Quoted passage -
--------------------------------
Data Center / Cloud

Harness DPU-Accelerated Packet-Steering Logic with NVIDIA DOCA Flow

The NVIDIA DOCA framework aims to simplify the programming and application development for NVIDIA BlueField DPUs and ConnectX SmartNICs. It provides high-level abstraction building blocks relevant to network applications through an SDK, runtime binaries, and high-level APIs that enable developers to rapidly create applications and services.

NVIDIA DOCA Flow is a newly updated set of software drivers and a steering library in the DOCA Framework. It runs in user space and enables offloading of networking-related operations from the CPU. This in turn enables applications to process high-packet throughput workloads with low latency, conserving CPU resources and reducing power usage. 

DOCA Flow also efficiently optimizes the utilization of BlueField DPUs and ConnectX SmartNICs. DOCA is the key to unlocking the potential of BlueField’s acceleration engines, while DOCA Flow grants rapid access to the acceleration engine for packet-steering logic.

Simplify and expedite development

DOCA Flow offers C library APIs for defining hardware-based packet processing pipelines​, abstracting the hardware capabilities of BlueField DPUs and ConnectX SmartNICs. This enables developers to construct high-performance and scalable applications for data center and cloud networks, programmatically defining and controlling network traffic flows, implementing network policies, and efficiently managing resources.

DOCA Flow complements and expands upon the core programming capabilities of DPDK, providing additional optimized features tailored specifically for NVIDIA DPUs and NICs. Further, DOCA Flow simplifies the complexities of the networking stack by offering building blocks for implementing basic packet processing pipelines for popular networking use cases, as well as for more sophisticated ones such as Longest Prefix Matching (LPM), Internet Protocol Security (IPsec) encryption or decryption, and creation or modification of entries in the Access Control List (ACL).

Using pre-created networking building blocks enables you to focus on creating your applications instead of writing low-level packet processing routines. This reduces TTM and frees you to focus on the core of your application, as the building blocks are already efficiently optimized for performance. DOCA Flow building blocks make software development easier, and can be used by developers of all experience levels.

Why DPUs are needed

Modern workloads and software-defined networking lead to significant networking overhead on CPU cores. Data centers and cloud networks now start at speeds of 25 or 100 Gbps and scale up to 200 and even 400 Gbps, requiring CPU cores to handle classification, tracking, processing, and steering of network traffic at immense speeds. 

Compute virtualization amplifies networking requirements by generating more east/west traffic internally between host VMs and containers, and adding overlay network encapsulation plus microsegmentation to external communication with other servers or storage devices. As a result, much more networking demand is placed on the CPU.

CPU cores come with a significant cost and are not well-suited for efficient network packet processing. High-bandwidth tasks consume more CPU cores, placing unnecessary strain on the server’s valuable compute infrastructure, which could otherwise be utilized more productively for tenant workloads and application data processing.
--------------------------------
Task list -
- a) Decide whether each statement agrees with the passage on DOCA Flow, answering yes or no and quoting the deciding words: (i) DOCA Flow runs in kernel space. (ii) DOCA Flow provides C library APIs. (iii) Data centers and cloud networks now start at speeds of 10 Gbps.
- b) In the passage on DOCA Flow, whose core programming capabilities does DOCA Flow complement and expand upon?

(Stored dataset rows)
--------------------------------
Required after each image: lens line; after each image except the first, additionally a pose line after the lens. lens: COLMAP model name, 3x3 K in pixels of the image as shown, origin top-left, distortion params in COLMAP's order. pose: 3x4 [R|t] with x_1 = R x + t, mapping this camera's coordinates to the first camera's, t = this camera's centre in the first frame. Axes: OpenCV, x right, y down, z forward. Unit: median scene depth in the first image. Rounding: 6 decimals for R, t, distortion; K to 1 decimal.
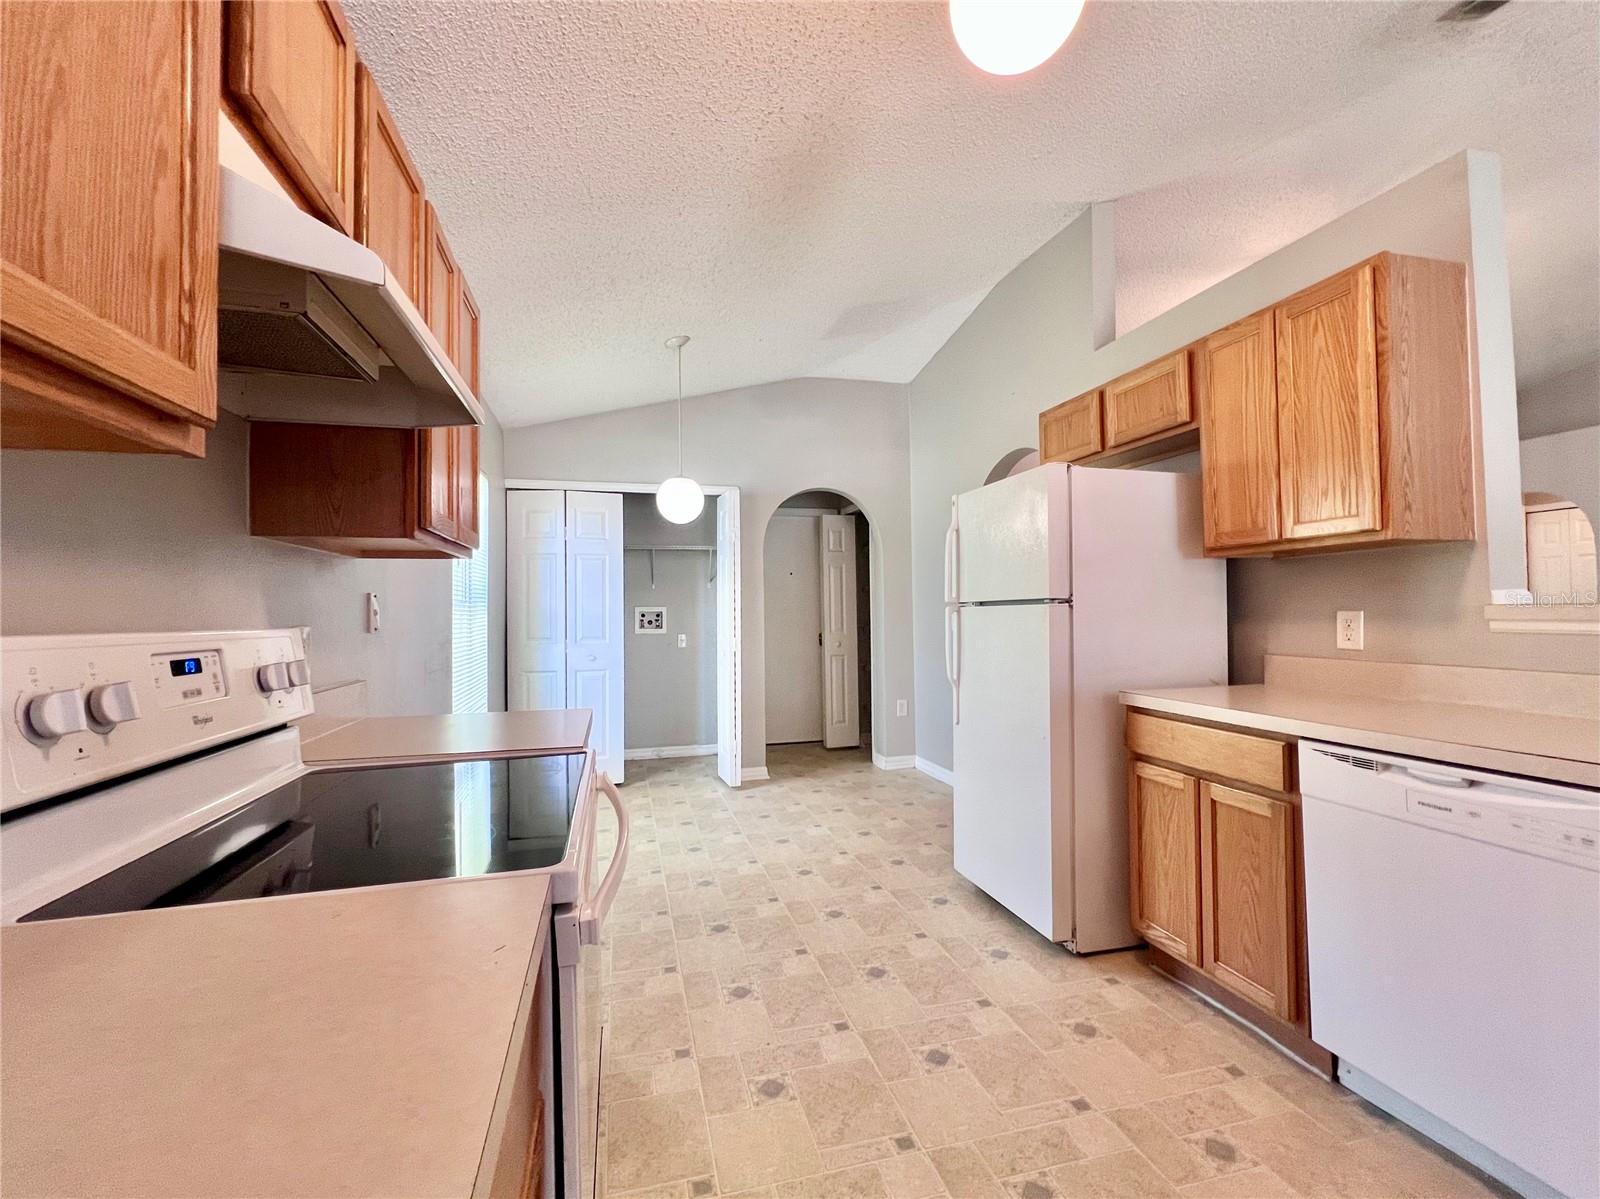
lens RADIAL K [[691.8, 0, 792.0], [0, 691.8, 597.1], [0, 0, 1]] dist [-0.001068, 0.000098]
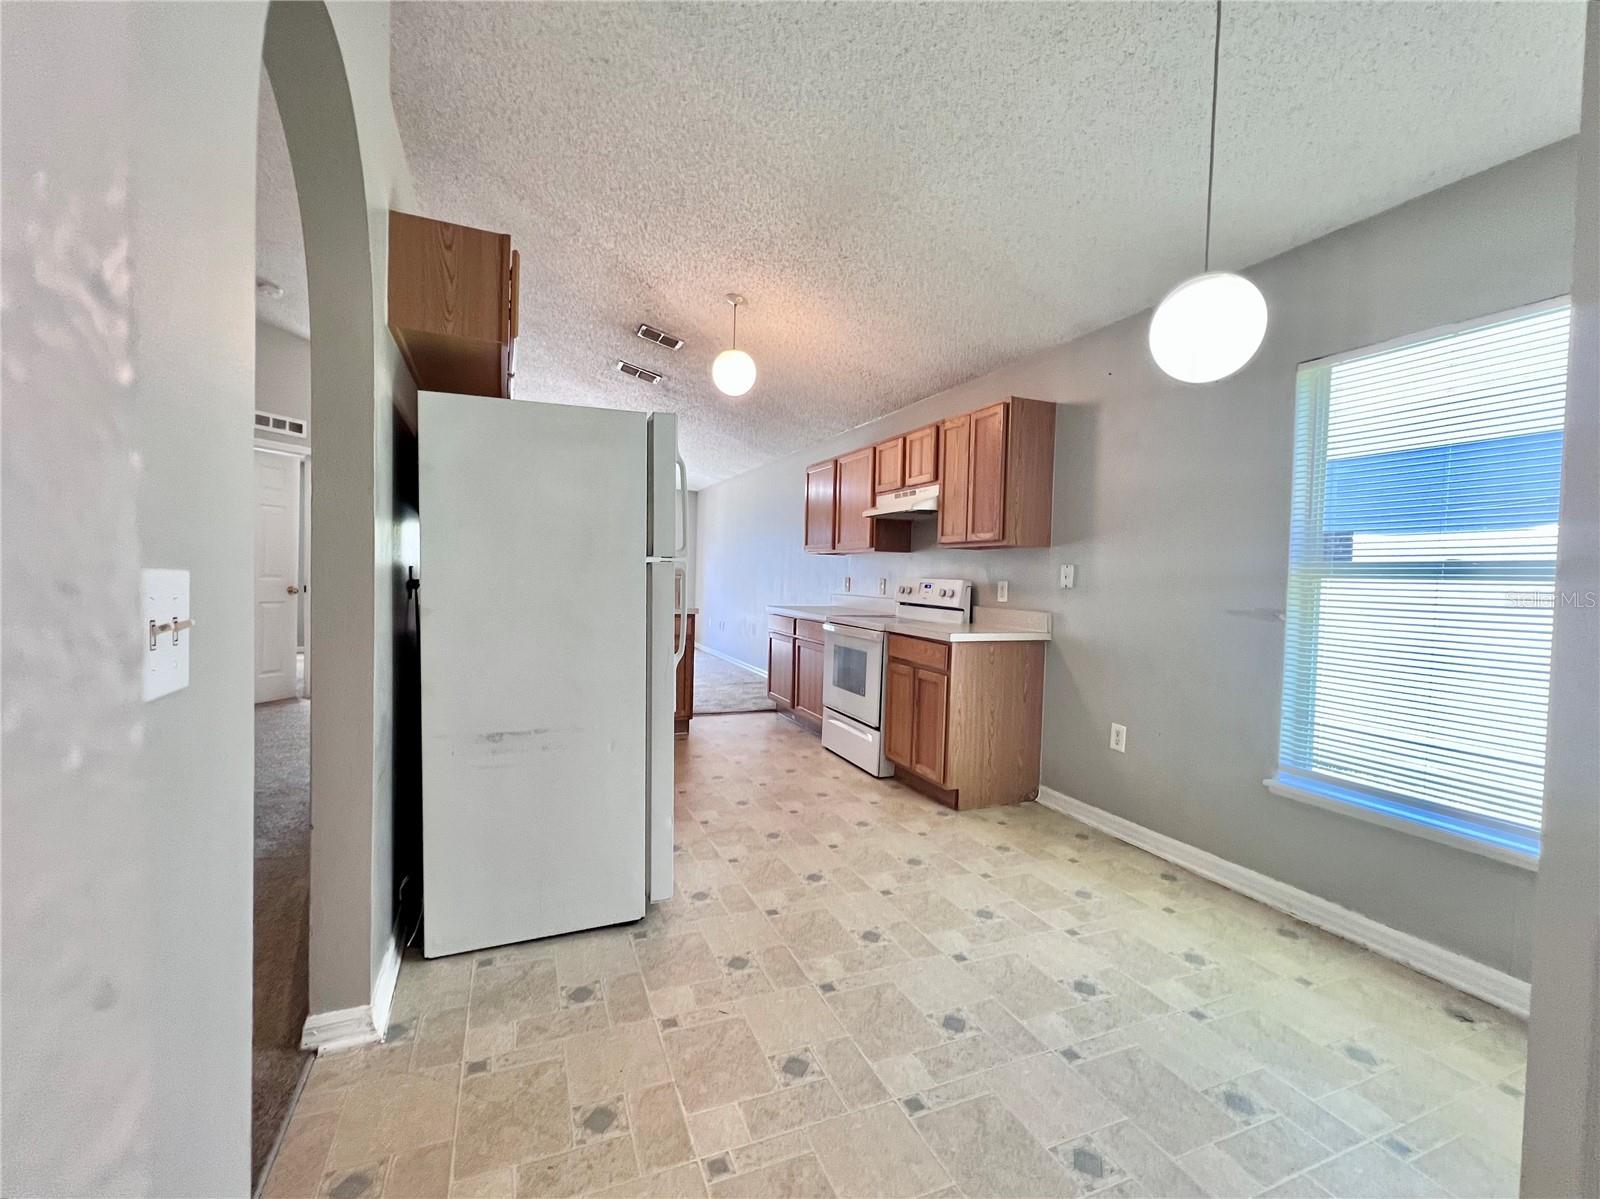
lens RADIAL K [[680.7, 0, 797.1], [0, 680.7, 574.6], [0, 0, 1]] dist [-0.001521, 0.000445]
pose [[-0.988752, -0.014318, -0.148880, 0.234457], [-0.011497, 0.999738, -0.019789, 0.044514], [0.149124, -0.017855, -0.988657, 1.941290]]
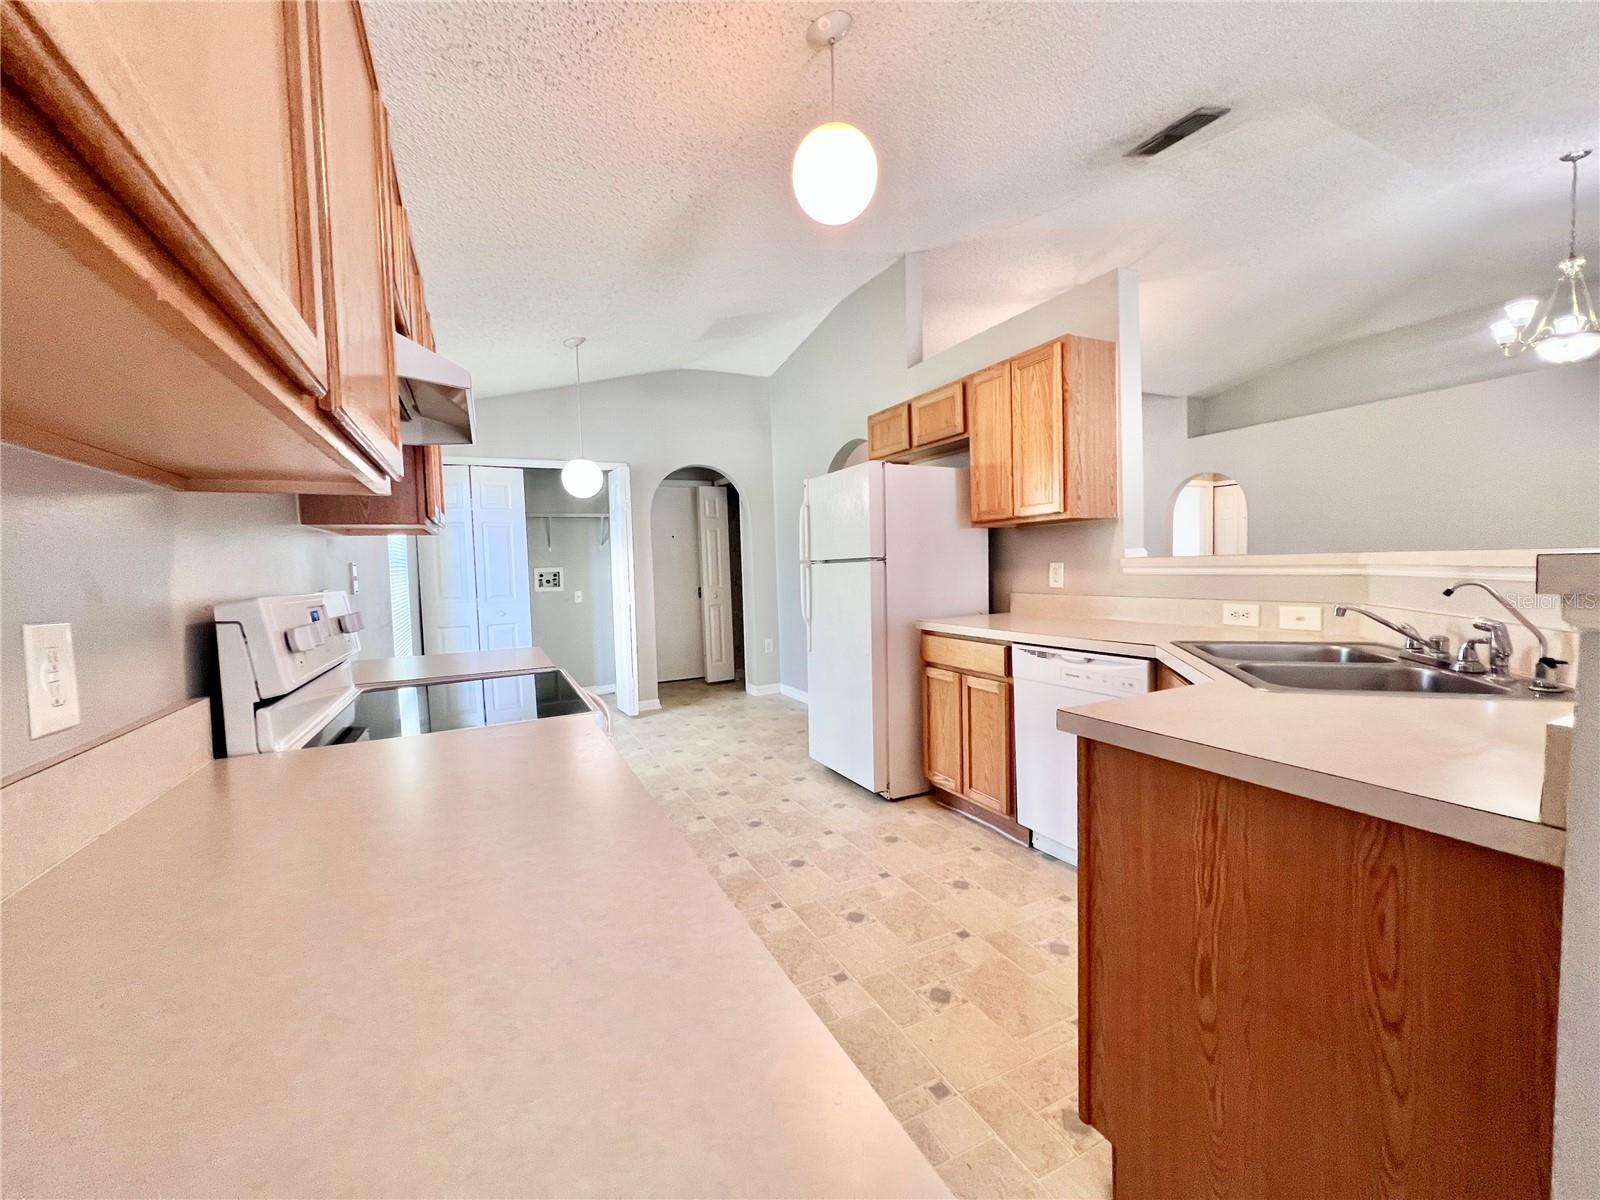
lens RADIAL K [[639.1, 0, 793.1], [0, 639.1, 595.8], [0, 0, 1]] dist [-0.001075, -0.000090]
pose [[0.980162, -0.028636, 0.196116, -0.037678], [0.015695, 0.997614, 0.067228, -0.009003], [-0.197574, -0.062816, 0.978273, -0.221766]]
--------------------------------
Task solutions -
- a)
(i) No: "It runs in user space"
(ii) Yes: "DOCA Flow offers C library APIs"
(iii) No: "now start at speeds of 25 or 100 Gbps"

- b) Those of DPDK.